● **Dataset records**
>>>>
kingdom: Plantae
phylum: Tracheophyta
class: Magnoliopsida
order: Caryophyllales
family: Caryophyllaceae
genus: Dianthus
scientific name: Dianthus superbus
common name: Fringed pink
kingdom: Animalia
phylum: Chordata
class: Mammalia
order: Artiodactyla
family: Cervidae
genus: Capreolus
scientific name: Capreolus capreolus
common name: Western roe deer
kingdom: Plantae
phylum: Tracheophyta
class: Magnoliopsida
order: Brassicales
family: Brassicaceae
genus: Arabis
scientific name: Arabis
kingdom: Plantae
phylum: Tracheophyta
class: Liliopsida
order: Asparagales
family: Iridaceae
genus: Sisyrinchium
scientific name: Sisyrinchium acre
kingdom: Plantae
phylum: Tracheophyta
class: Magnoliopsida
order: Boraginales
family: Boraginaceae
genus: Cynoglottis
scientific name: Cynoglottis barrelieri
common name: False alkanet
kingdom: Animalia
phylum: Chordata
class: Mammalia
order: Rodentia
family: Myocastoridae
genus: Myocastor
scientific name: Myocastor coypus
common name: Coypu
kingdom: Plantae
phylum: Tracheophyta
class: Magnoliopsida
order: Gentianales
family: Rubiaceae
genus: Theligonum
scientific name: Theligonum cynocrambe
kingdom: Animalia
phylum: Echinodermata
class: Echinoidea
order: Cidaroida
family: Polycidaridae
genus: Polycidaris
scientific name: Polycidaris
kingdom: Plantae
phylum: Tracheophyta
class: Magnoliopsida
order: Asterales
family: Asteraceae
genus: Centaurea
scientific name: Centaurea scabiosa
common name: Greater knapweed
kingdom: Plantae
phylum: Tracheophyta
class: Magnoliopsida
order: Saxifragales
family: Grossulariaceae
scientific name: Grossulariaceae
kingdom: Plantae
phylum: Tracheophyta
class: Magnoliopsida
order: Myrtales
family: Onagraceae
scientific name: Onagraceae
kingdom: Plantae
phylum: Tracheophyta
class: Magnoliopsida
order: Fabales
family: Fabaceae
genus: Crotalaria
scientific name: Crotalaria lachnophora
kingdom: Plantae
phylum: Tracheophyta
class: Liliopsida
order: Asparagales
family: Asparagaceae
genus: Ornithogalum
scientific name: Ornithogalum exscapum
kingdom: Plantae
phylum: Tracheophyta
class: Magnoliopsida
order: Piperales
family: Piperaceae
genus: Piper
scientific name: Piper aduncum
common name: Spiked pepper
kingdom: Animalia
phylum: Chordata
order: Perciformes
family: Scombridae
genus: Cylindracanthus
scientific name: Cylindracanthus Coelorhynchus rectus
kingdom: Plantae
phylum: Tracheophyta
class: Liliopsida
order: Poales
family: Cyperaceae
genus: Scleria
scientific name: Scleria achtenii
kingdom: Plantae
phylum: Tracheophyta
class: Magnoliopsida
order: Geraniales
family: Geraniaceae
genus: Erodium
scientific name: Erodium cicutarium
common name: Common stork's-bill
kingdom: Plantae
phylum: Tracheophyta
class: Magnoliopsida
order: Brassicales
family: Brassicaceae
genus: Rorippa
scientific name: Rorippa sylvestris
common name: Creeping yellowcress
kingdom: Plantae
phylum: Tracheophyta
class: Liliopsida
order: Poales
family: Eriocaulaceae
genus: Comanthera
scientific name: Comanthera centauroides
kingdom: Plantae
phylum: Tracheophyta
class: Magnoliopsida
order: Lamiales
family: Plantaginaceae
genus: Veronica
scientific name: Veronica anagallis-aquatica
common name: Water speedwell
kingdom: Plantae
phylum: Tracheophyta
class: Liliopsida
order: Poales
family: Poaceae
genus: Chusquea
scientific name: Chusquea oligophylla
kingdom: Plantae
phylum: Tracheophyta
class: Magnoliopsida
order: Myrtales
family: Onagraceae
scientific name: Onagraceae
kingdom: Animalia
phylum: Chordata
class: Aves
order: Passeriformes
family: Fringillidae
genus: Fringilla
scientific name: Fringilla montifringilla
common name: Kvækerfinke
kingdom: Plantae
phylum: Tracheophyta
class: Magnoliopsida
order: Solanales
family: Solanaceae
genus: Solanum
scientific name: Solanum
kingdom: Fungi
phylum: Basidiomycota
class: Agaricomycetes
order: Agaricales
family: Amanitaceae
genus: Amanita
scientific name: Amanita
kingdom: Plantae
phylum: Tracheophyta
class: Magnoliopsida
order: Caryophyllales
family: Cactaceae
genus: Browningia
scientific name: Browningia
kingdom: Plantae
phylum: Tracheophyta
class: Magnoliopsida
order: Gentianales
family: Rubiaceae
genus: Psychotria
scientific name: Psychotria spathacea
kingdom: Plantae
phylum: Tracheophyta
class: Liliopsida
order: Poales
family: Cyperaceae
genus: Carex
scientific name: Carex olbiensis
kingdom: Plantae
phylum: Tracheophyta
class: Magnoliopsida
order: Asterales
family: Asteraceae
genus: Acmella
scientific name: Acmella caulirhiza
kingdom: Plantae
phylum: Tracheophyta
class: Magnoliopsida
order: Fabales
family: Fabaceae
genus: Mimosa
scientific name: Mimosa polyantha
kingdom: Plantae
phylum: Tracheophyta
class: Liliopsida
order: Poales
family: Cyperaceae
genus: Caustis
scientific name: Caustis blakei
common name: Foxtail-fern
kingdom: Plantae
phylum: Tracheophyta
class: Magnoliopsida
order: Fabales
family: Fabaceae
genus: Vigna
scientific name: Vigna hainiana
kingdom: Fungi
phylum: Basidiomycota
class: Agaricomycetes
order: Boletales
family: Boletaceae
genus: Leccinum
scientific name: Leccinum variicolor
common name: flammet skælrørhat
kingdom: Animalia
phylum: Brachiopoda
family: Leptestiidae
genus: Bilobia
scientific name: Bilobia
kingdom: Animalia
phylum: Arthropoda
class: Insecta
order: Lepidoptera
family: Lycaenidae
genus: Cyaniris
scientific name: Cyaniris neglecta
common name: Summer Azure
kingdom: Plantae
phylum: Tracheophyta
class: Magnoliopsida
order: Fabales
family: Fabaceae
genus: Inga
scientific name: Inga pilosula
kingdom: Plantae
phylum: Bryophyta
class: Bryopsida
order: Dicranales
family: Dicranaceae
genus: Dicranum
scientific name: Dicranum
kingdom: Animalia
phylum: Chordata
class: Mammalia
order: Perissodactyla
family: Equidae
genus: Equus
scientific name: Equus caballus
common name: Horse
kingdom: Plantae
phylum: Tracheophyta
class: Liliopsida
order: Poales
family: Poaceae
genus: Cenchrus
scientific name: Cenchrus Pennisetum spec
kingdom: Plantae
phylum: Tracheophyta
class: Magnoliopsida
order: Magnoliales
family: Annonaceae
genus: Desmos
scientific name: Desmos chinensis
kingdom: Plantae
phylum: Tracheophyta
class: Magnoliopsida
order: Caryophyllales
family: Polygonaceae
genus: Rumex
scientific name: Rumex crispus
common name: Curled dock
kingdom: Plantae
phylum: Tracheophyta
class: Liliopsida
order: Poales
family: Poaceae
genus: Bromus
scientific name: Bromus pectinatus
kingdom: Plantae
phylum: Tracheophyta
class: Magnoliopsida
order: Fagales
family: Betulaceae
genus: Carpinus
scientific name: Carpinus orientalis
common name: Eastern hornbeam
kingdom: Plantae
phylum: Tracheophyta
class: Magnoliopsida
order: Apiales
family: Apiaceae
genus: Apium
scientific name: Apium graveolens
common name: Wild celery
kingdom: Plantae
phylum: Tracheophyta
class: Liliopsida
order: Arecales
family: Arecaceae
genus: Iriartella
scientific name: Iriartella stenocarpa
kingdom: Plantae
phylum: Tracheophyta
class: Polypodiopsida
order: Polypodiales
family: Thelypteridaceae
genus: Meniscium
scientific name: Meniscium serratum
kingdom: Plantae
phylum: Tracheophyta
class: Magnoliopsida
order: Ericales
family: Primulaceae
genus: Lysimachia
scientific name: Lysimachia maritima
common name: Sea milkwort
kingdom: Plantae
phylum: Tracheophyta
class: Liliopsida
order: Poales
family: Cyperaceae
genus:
<<<<
● **Problem to solve**
Copy out the stretch of the material from the line containing "scientific name: Psychotria spathacea" through the line containing "class: Insecta", keeping both of those lines and changing nothing.

● **The result**
scientific name: Psychotria spathacea
kingdom: Plantae
phylum: Tracheophyta
class: Liliopsida
order: Poales
family: Cyperaceae
genus: Carex
scientific name: Carex olbiensis
kingdom: Plantae
phylum: Tracheophyta
class: Magnoliopsida
order: Asterales
family: Asteraceae
genus: Acmella
scientific name: Acmella caulirhiza
kingdom: Plantae
phylum: Tracheophyta
class: Magnoliopsida
order: Fabales
family: Fabaceae
genus: Mimosa
scientific name: Mimosa polyantha
kingdom: Plantae
phylum: Tracheophyta
class: Liliopsida
order: Poales
family: Cyperaceae
genus: Caustis
scientific name: Caustis blakei
common name: Foxtail-fern
kingdom: Plantae
phylum: Tracheophyta
class: Magnoliopsida
order: Fabales
family: Fabaceae
genus: Vigna
scientific name: Vigna hainiana
kingdom: Fungi
phylum: Basidiomycota
class: Agaricomycetes
order: Boletales
family: Boletaceae
genus: Leccinum
scientific name: Leccinum variicolor
common name: flammet skælrørhat
kingdom: Animalia
phylum: Brachiopoda
family: Leptestiidae
genus: Bilobia
scientific name: Bilobia
kingdom: Animalia
phylum: Arthropoda
class: Insecta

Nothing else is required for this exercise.